サンパウロ州内陸部のカンピーナス市などで5日未明、ダウンバーストが起き、時速100キロ超の突風や大雨、雷、雹が観測され、5人が軽傷を負ったと6日付伯字紙や各紙サイトが報じた。
同市での被害は当初、竜巻(トルナード)によると考えられていたが、残された爪あとの大きさや分布から、ダウンバーストの中でも、局地的で風速も早いマイクロバースト(ミクロエスプロゾン)と判断された。
ダウンバーストは、強い上昇気流によって出来た積雲や積乱雲の衰退期に起きる自然現象で、雲の中に溜まった水滴や氷の粒が下に向かって墜ちようとして下降気流が生じる。氷の粒が解けようとして周りの熱を奪って出来る非常に冷たい空気の塊は、水滴などが起こす摩擦効果と共に下降気流を更に拡大させる。

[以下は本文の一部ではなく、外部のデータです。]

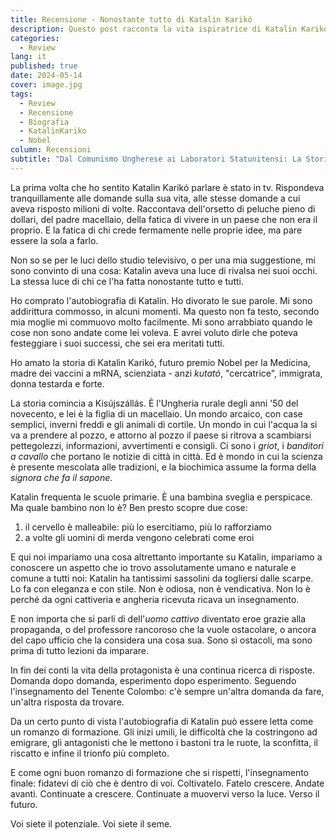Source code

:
 ```yaml
---
title: Recensione - Nonostante tutto di Katalin Karikó
description: Questo post racconta la vita ispiratrice di Katalin Karikó, dai suoi umili inizi in Ungheria alla scoperta rivoluzionaria dell'mRNA. Un viaggio di lotta, resilienza e innovazione che ha cambiato il mondo della medicina.
categories:
  - Review
lang: it
published: true
date: 2024-05-14
cover: image.jpg
tags:
  - Review
  - Recensione
  - Biografia
  - KatalinKariko
  - Nobel
column: Recensioni
subtitle: "Dal Comunismo Ungherese ai Laboratori Statunitensi: La Storia di una Scienziata Straordinaria"
---
```

La prima volta che ho sentito Katalin Karikó parlare è stato in tv. Rispondeva tranquillamente alle domande sulla sua vita, alle stesse domande a cui aveva risposto milioni di volte. Raccontava dell'orsetto di peluche pieno di dollari, del padre macellaio, della fatica di vivere in un paese che non era il proprio. E la fatica di chi crede fermamente nelle proprie idee, ma pare essere la sola a farlo.

Non so se per le luci dello studio televisivo, o per una mia suggestione, mi sono convinto di una cosa: Katalin aveva una luce di rivalsa nei suoi occhi. La stessa luce di chi ce l'ha fatta nonostante tutto e tutti.

Ho comprato l'autobiografia di Katalin. Ho divorato le sue parole. Mi sono addirittura commosso, in alcuni momenti. Ma questo non fa testo, secondo mia moglie mi commuovo molto facilmente. Mi sono arrabbiato quando le cose non sono andate come lei voleva. E avrei voluto dirle che poteva festeggiare i suoi successi, che sei era meritati tutti.

Ho amato la storia di Katalin Karikó, futuro premio Nobel per la Medicina, madre dei vaccini a mRNA, scienziata - anzi _kutató_, "cercatrice", immigrata, donna testarda e forte.

La storia comincia a Kisújszállás. È l'Ungheria rurale degli anni '50 del novecento, e lei è la figlia di un macellaio. Un mondo arcaico, con case semplici, inverni freddi e gli animali di cortile. Un mondo in cui l'acqua la si va a prendere al pozzo, e attorno al pozzo il paese si ritrova a scambiarsi pettegolezzi, informazioni, avvertimenti e consigli. Ci sono i _griot_, i _banditori a cavallo_ che portano le notizie di città in città. Ed è mondo in cui la scienza è presente mescolata alle tradizioni, e la biochimica assume la forma della _signora che fa il sapone_.

Katalin frequenta le scuole primarie. È una bambina sveglia e perspicace. Ma quale bambino non lo è? Ben presto scopre due cose:
1. il cervello è malleabile: più lo esercitiamo, più lo rafforziamo
2. a volte gli uomini di merda vengono celebrati come eroi

E qui noi impariamo una cosa altrettanto importante su Katalin, impariamo a conoscere un aspetto che io trovo assolutamente umano e naturale e comune a tutti noi: Katalin ha tantissimi sassolini da togliersi dalle scarpe. Lo fa con eleganza e con stile. Non è odiosa, non è vendicativa. Non lo è perché da ogni cattiveria e angheria ricevuta ricava un insegnamento.

E non importa che si parli di dell'*uomo cattivo* diventato eroe grazie alla propaganda, o del professore rancoroso che la vuole ostacolare, o ancora del capo ufficio che la considera una cosa sua. Sono sì ostacoli, ma sono prima di tutto lezioni da imparare.

In fin dei conti la vita della protagonista è una continua ricerca di risposte. Domanda dopo domanda, esperimento dopo esperimento. Seguendo l'insegnamento del Tenente Colombo: c'è sempre un'altra domanda da fare, un'altra risposta da trovare.

Da un certo punto di vista l'autobiografia di Katalin può essere letta come un romanzo di formazione. Gli inizi umili, le difficoltà che la costringono ad emigrare, gli antagonisti che le mettono i bastoni tra le ruote, la sconfitta, il riscatto e infine il trionfo più completo.

E come ogni buon romanzo di formazione che si rispetti, l'insegnamento finale: fidatevi di ciò che è dentro di voi. Coltivatelo. Fatelo crescere. Andate avanti. Continuate a crescere. Continuate a muovervi verso la luce. Verso il futuro.

Voi siete il potenziale. Voi siete il seme.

こうして出来た強い下降気流が、巨大なエネルギーを保ったまま地上にぶつかって拡散するのがダウンバーストで、この時生じる風は強い台風や竜巻のF1レベル(秒速30メートル、時速約108キロ)に達する。
カンピーナスで観測された風は公式には88キロだが、専門家は被害の状況などから120キロに達したと見ている。
ダウンバーストの被害は同市内少なくとも3カ所で観察され、ショッピングセンターの屋根や家屋の瓦が飛ばされ、100本超の木や電柱、携帯電話用のアンテナなどが倒れた。大雨に伴う濁流で車が流された他、一部地域では停電も起きた。
ショッピングセンターは少なくとも5~6日、休業を余儀なくされ、市内の清掃などにも3日はかかると見られている。
強風や豪雨などはサンカルロス、パウリニア、イタチビ、ピラポーラ・デ・ボン・ジェズス、ジュンジアイなど、計9市で観測された。
なお、サンパウロ市では4日朝9時~5日朝9時の雨量が73・44ミリに達し、6月の平均降水量の55・7ミリを超過。6月の雨量は既に119・8ミリに達している。